1. de Oliviera CA, Gabardo MdP, Guedes RMC, et al. Rodents are carriers of Clostridioides difficile strains similar to those isolated from piglets. Anaerobe. 2018;51:61-63.
2. Guh AY, Kutty PK. Clostridioides difficile infection. Annals of Internal Medicine. 2018;169(7):ITC49-ITC64.
3. Junior CAO, Silva ROS, Lage AP, et al. Non-toxigenic strain of Clostridioides difficile Z31 reduces the occurrence of C. difficile infection (CDI) in one-day-old piglets on a commercial pig farm. Veterinary Microbiology. 2019;231:1-6.
4. Keel MK, Songer JG. The comparative pathology of Clostridium difficile?associated disease. Vet Pathol. 43:225?240, 2006.

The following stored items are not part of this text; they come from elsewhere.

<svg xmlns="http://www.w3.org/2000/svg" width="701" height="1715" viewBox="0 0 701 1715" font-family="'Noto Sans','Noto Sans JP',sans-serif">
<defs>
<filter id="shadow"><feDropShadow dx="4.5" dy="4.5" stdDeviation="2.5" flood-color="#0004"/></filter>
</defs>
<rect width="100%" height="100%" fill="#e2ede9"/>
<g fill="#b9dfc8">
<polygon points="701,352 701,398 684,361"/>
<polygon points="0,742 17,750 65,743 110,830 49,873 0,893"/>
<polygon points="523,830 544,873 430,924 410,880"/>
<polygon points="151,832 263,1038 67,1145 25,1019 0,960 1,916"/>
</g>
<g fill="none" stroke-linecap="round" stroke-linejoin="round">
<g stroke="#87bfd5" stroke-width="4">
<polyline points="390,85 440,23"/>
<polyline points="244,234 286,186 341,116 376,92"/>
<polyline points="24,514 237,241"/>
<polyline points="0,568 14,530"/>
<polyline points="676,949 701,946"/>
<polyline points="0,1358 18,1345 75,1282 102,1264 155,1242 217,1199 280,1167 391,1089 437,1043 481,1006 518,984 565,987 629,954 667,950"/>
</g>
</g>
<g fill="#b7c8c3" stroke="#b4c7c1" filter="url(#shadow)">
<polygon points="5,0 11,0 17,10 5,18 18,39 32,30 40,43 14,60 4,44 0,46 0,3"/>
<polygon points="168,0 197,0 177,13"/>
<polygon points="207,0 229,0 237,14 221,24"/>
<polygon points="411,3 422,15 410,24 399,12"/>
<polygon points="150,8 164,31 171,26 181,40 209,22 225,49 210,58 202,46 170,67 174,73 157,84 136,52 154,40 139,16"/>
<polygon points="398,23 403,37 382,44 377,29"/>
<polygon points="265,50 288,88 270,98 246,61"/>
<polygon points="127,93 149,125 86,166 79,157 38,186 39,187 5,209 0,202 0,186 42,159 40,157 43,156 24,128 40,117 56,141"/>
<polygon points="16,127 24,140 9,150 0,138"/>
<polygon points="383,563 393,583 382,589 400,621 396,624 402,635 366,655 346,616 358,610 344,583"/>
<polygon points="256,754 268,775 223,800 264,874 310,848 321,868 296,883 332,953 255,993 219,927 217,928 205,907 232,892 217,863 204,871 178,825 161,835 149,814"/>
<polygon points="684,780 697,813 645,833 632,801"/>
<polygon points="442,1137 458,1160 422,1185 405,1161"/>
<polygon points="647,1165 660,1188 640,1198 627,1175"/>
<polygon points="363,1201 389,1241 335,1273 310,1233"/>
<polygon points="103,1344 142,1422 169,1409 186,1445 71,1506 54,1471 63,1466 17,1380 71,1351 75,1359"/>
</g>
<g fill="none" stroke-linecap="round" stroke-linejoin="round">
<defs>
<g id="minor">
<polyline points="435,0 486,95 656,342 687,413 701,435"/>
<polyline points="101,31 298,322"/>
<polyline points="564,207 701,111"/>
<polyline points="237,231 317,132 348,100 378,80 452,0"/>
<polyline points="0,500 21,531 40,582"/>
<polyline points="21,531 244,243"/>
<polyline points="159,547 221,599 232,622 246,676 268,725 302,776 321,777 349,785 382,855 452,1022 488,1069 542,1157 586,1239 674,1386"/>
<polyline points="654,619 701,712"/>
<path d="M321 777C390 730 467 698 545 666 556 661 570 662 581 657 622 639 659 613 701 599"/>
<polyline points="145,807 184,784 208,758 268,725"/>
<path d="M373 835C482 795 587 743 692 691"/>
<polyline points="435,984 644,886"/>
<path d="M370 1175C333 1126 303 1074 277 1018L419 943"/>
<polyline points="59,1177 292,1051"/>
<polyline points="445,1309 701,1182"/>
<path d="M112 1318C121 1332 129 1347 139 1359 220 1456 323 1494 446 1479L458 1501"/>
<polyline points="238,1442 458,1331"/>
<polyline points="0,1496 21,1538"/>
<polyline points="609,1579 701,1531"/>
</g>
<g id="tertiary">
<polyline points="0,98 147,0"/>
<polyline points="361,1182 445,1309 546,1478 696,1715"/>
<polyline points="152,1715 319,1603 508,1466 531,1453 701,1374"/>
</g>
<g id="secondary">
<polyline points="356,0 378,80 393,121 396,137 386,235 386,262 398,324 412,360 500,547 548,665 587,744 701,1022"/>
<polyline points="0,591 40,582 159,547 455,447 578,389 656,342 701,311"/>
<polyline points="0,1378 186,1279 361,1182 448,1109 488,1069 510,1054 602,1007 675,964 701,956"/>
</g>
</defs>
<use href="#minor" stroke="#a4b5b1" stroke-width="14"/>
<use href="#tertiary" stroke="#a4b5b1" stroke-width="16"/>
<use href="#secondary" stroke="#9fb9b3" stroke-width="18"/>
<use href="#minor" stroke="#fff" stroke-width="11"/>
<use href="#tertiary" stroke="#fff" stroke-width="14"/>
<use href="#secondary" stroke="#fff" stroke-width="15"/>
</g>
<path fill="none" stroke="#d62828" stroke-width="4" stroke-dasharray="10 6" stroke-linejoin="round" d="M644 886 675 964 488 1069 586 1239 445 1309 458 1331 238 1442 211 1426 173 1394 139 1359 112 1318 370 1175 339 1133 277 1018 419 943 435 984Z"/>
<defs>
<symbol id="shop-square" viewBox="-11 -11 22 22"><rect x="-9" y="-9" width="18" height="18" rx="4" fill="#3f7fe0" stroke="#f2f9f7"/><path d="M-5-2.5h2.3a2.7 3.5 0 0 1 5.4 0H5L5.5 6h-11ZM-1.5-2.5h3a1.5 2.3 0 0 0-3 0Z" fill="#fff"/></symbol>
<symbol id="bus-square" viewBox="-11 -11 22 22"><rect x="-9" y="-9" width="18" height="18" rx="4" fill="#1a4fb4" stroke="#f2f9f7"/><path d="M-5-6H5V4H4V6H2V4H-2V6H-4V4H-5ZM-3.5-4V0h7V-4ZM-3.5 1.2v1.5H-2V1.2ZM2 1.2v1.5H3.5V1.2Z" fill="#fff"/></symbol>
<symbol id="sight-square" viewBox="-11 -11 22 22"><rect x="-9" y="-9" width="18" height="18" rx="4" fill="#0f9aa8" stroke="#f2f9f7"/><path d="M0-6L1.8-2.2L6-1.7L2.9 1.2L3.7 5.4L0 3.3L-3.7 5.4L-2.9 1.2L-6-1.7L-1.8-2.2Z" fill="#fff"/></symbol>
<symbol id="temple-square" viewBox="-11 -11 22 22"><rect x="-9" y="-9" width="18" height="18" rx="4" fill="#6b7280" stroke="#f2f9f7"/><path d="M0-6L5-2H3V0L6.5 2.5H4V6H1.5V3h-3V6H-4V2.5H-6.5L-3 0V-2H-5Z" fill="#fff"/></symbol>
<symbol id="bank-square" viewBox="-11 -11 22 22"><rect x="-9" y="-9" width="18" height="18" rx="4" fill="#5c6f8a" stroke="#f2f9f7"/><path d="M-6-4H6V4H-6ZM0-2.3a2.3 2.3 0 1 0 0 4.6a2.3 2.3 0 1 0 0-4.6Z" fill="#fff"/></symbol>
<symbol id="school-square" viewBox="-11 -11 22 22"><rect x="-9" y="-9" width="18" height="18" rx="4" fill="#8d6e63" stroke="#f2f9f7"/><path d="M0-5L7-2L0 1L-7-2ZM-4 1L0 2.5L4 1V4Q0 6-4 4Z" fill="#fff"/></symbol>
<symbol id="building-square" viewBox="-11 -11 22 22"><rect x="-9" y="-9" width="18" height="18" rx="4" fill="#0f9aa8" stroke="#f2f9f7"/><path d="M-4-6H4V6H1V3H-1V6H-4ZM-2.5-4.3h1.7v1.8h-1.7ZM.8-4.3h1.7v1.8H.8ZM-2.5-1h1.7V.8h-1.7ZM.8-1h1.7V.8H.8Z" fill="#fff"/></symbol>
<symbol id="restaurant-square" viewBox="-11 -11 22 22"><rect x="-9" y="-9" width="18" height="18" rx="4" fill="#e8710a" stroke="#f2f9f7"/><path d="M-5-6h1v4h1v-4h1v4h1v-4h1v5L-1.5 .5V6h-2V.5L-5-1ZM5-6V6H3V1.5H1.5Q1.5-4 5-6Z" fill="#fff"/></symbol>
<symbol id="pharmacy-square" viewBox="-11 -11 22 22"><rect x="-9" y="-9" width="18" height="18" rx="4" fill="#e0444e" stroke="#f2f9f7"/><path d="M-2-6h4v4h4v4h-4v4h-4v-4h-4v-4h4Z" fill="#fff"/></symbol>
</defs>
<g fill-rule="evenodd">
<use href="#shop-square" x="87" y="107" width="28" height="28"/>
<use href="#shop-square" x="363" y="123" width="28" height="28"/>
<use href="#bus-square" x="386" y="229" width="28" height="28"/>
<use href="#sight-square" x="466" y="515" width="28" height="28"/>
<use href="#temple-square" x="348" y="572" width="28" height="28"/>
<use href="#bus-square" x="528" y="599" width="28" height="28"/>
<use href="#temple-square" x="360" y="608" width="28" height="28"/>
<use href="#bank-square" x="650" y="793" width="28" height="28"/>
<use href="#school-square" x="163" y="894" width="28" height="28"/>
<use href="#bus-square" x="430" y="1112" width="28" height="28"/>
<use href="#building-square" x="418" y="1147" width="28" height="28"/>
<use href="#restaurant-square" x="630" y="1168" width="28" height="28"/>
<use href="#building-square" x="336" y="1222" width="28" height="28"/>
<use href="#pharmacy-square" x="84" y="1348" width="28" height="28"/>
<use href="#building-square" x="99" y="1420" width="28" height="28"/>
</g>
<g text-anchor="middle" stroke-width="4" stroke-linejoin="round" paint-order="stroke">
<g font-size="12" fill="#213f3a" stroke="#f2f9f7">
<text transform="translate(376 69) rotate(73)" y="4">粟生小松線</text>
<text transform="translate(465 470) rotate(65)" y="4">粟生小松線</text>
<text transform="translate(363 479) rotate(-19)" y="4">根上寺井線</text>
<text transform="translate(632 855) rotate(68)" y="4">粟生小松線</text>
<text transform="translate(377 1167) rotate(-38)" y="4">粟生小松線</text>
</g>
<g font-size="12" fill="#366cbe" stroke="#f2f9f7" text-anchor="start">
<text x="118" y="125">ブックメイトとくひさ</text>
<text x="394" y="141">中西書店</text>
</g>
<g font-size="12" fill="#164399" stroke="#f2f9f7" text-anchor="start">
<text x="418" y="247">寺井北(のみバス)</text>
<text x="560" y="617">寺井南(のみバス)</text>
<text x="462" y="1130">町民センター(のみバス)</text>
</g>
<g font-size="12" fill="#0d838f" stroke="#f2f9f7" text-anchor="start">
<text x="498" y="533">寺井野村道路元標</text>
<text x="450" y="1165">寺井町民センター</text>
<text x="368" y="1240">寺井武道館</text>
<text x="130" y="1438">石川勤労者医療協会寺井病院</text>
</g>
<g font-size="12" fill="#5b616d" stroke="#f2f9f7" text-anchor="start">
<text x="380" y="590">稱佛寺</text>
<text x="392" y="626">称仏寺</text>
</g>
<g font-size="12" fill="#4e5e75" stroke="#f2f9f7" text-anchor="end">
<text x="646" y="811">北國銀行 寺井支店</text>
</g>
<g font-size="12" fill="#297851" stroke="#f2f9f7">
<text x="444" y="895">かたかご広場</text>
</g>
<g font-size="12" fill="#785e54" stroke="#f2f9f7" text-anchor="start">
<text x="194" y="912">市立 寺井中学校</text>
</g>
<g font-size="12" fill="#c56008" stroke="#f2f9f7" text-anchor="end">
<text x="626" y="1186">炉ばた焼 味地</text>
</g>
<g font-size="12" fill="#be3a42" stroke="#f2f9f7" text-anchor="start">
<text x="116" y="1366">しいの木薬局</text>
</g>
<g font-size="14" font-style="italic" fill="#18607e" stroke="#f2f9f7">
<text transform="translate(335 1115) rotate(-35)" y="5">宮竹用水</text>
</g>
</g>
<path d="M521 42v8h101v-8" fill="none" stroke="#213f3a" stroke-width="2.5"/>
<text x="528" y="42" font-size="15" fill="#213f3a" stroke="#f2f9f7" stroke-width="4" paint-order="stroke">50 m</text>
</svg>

5. Songer JG, Uzal FA. Clostridial enteric infections in pigs. J Vet Diagn Invest.17: 528, 2005.
6. Squire MM, Riley TV. Clostridium difficile infection in humans and piglets: a 'one health' opportunity. Curr Top Microbiol Immunol. 365:299-314, 2012.
7. Usui M, Maruko A, Harada M, et al. Prevalence and characterization of Clostridioides difficile isolates froim retail food products (vegetables and meats) in Japan. Anaerobe. 2020;61:102132.
8. Waters EH, Orr JP, Clark EG, Schaufele CM. Typhlocolitis caused by Clostridium difficile in suckling piglets. J Vet Diagn Invest. 10:104?108, 1998.